The Cyber Hawk process can be broken down into 5 simple steps:
Install a single Cyber Hawk appliance on your customer’s network.
Configure the appliance by activating a set of Security Policies using the security check list form. The policies turn off/on corresponding alerting. You can also take advantage of built-in service plan templates or create your own for even easier configuration and standardization of service offerings across your customer base.
Cyber Hawk will run daily scans automatically and send an alert whenever it detects an unsanctioned change or threat to the network.
For certain anomalous activity Cyber Hawk will send an email with your company’s branding to your client asking whether the detected issue needs to be investigated further or can be ignored.
You work to resolve issues within our user friendly portal which exposes the issues along with step by step remediation suggestions. Cyber Hawk also has integrations to all major PSA software solutions.

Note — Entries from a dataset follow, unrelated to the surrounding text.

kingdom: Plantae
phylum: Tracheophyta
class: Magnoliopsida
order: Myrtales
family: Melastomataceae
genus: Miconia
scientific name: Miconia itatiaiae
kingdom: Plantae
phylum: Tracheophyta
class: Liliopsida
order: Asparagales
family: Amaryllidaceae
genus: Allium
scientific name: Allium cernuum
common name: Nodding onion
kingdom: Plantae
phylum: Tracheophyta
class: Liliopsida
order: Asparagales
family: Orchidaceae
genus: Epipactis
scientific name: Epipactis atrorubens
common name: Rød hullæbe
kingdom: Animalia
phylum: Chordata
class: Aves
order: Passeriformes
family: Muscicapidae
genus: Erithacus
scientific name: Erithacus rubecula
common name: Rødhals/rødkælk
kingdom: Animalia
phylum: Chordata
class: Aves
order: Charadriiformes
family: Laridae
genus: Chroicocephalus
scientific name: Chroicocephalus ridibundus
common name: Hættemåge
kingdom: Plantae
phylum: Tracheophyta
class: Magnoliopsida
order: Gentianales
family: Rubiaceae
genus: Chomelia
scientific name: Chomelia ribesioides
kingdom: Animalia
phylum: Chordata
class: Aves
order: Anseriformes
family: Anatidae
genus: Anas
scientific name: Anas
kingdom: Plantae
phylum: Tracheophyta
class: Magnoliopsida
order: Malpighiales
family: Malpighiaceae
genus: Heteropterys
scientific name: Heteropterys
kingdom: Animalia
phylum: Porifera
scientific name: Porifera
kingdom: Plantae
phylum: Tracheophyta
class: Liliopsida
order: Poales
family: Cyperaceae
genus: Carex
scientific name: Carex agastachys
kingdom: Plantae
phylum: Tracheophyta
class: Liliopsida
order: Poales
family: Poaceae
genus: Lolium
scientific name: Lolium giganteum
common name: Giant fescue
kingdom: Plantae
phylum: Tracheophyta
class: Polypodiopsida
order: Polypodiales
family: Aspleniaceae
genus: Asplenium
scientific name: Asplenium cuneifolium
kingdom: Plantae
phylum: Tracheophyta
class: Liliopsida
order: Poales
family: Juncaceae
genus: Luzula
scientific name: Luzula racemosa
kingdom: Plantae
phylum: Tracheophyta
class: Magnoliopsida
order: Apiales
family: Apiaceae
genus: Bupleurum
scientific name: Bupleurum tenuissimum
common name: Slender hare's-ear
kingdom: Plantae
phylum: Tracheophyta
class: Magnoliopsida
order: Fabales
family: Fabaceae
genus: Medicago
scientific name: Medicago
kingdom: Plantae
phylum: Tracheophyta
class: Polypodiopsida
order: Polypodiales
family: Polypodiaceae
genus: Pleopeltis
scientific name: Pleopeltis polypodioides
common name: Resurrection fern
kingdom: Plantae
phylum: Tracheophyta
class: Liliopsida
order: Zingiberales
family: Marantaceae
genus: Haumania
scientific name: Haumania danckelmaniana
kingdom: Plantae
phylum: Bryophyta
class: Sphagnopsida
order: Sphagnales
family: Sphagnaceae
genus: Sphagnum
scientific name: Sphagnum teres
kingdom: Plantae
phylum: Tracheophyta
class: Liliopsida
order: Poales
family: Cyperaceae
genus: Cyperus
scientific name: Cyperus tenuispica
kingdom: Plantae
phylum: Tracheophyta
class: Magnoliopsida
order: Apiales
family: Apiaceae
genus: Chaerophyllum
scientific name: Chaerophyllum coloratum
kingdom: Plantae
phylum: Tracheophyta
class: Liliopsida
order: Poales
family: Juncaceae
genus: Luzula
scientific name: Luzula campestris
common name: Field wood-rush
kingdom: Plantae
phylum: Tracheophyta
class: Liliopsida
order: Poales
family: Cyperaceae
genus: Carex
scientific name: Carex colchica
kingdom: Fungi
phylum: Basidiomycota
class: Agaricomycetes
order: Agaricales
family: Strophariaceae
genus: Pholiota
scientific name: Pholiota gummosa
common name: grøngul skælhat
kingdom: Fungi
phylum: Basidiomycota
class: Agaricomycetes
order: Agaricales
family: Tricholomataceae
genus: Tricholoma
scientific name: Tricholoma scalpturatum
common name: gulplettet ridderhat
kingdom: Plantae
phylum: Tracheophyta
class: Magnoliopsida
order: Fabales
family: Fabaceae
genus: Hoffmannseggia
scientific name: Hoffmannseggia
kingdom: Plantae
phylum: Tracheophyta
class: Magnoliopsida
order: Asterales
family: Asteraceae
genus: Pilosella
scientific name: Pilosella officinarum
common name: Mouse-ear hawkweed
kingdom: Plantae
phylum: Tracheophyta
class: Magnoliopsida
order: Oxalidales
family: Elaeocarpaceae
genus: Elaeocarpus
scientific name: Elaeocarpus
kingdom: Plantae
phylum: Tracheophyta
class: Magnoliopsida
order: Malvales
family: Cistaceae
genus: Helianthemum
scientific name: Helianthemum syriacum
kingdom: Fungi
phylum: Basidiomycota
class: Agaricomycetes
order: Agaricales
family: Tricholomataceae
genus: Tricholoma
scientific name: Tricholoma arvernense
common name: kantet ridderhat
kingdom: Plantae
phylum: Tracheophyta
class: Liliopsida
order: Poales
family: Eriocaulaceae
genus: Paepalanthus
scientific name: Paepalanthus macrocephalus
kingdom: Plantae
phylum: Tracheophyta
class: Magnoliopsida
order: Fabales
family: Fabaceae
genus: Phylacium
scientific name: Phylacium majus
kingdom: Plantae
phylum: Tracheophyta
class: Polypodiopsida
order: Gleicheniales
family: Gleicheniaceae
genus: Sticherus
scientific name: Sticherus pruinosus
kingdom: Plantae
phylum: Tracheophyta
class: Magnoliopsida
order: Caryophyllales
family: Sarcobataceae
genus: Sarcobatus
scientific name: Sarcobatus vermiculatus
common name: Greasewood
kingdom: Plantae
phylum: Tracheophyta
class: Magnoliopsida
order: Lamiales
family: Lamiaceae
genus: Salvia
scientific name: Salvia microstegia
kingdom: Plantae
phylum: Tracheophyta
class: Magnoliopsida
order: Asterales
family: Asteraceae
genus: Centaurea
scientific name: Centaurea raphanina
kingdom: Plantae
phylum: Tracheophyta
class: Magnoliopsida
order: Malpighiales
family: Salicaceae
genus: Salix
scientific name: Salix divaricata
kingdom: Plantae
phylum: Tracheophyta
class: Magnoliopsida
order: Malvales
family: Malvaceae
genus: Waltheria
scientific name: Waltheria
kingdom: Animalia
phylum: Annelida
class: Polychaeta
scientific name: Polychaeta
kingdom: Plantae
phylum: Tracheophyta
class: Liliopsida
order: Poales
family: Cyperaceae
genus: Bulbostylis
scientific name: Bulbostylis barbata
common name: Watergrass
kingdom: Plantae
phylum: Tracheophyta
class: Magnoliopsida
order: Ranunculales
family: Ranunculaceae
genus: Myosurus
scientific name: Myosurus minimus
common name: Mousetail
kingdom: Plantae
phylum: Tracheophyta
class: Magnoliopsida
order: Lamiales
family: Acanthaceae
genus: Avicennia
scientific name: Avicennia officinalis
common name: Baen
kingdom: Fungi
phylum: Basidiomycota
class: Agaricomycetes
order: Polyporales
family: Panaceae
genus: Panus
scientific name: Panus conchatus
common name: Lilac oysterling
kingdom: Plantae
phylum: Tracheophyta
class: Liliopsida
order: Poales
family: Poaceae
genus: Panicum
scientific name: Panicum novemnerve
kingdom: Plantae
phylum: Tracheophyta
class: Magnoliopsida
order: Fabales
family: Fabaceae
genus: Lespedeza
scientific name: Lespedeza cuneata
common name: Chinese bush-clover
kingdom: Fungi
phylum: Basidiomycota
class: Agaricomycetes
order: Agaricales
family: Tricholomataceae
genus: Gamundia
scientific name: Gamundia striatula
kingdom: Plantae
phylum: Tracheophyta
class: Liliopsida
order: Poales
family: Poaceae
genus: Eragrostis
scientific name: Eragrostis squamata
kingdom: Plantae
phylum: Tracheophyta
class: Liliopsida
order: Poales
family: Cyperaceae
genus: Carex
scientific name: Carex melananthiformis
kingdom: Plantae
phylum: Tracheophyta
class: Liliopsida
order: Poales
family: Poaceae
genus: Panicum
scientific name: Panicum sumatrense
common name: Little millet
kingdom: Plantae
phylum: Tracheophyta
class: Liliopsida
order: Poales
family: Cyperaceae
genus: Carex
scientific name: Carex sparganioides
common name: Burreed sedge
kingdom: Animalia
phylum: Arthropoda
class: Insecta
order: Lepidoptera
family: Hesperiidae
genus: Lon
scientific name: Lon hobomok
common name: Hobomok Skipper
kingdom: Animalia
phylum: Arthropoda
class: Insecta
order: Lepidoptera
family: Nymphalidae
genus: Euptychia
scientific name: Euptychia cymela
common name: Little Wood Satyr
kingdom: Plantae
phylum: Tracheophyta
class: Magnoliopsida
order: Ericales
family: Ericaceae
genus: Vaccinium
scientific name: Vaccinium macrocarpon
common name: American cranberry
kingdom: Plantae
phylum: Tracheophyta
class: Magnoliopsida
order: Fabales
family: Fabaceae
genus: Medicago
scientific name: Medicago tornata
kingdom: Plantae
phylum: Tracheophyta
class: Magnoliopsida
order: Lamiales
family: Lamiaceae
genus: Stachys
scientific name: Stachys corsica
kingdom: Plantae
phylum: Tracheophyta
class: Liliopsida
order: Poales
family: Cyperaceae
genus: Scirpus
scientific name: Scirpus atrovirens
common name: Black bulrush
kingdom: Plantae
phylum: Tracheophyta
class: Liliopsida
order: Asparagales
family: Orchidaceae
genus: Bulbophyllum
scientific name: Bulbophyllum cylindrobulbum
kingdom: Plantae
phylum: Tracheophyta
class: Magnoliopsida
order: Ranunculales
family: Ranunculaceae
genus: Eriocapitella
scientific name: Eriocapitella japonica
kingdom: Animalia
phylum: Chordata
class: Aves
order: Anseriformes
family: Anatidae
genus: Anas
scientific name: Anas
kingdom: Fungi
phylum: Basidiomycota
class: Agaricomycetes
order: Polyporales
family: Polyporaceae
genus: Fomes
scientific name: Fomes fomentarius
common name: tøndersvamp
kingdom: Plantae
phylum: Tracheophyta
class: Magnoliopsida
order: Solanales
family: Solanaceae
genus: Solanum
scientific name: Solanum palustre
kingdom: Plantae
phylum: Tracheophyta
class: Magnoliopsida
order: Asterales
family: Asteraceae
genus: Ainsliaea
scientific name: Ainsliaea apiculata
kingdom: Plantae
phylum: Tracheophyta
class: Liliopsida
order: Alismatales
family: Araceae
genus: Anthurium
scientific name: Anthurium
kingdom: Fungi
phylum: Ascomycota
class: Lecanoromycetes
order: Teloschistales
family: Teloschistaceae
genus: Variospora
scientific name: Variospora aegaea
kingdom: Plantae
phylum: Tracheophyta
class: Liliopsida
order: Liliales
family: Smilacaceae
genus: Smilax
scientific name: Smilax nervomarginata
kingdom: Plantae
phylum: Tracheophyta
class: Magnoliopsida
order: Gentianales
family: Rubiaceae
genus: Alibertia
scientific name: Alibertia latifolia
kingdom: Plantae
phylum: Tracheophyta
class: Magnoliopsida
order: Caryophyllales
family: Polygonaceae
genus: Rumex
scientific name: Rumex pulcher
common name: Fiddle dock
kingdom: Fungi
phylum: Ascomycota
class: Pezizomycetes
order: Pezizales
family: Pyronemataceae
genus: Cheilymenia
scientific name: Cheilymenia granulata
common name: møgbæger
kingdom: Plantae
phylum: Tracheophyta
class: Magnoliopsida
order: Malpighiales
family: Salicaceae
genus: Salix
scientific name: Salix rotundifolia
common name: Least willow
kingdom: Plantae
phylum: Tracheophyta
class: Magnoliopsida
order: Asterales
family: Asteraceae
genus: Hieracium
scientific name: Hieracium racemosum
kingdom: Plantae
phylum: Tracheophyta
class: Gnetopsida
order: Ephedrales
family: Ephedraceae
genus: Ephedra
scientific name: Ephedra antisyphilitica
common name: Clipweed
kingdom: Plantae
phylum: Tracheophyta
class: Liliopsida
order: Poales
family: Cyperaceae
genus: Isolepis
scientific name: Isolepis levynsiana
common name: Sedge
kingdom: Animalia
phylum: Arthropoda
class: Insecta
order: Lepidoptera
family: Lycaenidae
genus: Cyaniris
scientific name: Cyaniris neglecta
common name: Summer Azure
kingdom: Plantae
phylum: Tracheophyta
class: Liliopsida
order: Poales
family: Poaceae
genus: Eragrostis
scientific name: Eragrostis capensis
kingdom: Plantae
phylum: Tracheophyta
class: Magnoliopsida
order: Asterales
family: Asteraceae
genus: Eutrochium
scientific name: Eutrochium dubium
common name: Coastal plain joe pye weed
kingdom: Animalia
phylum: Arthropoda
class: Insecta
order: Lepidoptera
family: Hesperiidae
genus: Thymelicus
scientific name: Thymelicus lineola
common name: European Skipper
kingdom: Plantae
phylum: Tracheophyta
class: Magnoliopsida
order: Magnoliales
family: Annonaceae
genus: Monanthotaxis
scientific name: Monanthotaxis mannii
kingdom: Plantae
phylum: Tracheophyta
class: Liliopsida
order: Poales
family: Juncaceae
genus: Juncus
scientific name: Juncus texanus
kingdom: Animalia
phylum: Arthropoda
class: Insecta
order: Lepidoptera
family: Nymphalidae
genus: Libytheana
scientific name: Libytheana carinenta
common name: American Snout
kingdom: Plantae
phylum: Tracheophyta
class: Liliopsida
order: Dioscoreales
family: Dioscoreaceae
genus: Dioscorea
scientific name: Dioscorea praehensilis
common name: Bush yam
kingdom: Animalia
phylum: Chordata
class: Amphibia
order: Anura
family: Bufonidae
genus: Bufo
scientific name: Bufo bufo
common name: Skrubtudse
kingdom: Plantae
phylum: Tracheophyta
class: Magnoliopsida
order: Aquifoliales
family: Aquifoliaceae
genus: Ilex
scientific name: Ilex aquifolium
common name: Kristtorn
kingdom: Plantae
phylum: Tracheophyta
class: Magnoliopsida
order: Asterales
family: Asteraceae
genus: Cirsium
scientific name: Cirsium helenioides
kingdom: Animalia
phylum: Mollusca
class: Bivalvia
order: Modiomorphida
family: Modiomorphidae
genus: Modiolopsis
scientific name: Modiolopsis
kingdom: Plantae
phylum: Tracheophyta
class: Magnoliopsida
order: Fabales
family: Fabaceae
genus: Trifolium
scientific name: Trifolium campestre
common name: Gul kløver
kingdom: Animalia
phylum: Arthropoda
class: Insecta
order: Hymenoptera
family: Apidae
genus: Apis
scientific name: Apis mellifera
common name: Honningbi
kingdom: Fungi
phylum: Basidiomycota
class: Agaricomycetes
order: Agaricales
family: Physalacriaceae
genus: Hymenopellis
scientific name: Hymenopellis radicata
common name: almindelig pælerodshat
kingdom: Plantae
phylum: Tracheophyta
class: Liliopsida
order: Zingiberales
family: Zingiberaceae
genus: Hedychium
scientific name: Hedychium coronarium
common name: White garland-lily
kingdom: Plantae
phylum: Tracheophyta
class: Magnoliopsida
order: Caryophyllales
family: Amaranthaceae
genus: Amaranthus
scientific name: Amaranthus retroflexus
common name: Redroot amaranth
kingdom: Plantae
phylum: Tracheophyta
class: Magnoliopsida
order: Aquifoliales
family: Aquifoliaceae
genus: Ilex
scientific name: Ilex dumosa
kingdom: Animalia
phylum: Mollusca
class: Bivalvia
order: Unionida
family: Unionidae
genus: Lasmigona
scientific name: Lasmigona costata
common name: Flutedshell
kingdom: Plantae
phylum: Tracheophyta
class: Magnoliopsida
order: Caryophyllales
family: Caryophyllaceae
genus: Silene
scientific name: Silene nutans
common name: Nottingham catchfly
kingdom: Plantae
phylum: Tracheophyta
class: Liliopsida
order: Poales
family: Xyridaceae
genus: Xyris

Machine Learning with Smart Tags
Cyber Hawk uses ‘smart tags’, a feature that allows it to adapt to each unique client environment. Smart tags enrich the detection system by adding information about specific users, assets, and settings. These tags help Cyber Hawk gain intelligence about what it detects. Over time, the tags increase the quality of the alerts by displaying more potential threats and fewer false positives. Examples of how you might use the smart tags to fine-tune Cyber Hawk’s alerts for a particular client:
Tag a computer as being “Restricted IT Admin Only.” When any user logs in who hasn’t been tagged as an “IT Admin”, Cyber Hawk will send an alert.
Tag a computer as “Locked Down,” disabling changes from being made to it. If someone manages to install an application on this machine, Cyber Hawk will sense it and let you know. This is one example of the way tagging removes false positives and increase the relevance of alerts.
Tag a wireless network as a “Guest Wireless Network,” alerting Cyber Hawk that it doesn’t need to worry about new devices appearing on it. If a new device shows up on a network not tagged for guest access, Cyber Hawk will send an alert so you can determine the threat level.
Smart tags can be added or modified on the fly at any time, allowing you to first see the alerts Cyber Hawk sends and then “tweak” the tags as needed. If you choose to ignore an alert, the system will automatically generate a new smart tag to prevent similar “false positives” from being generated. The more you use Cyber Hawk, the more it works with you to streamline your service delivery.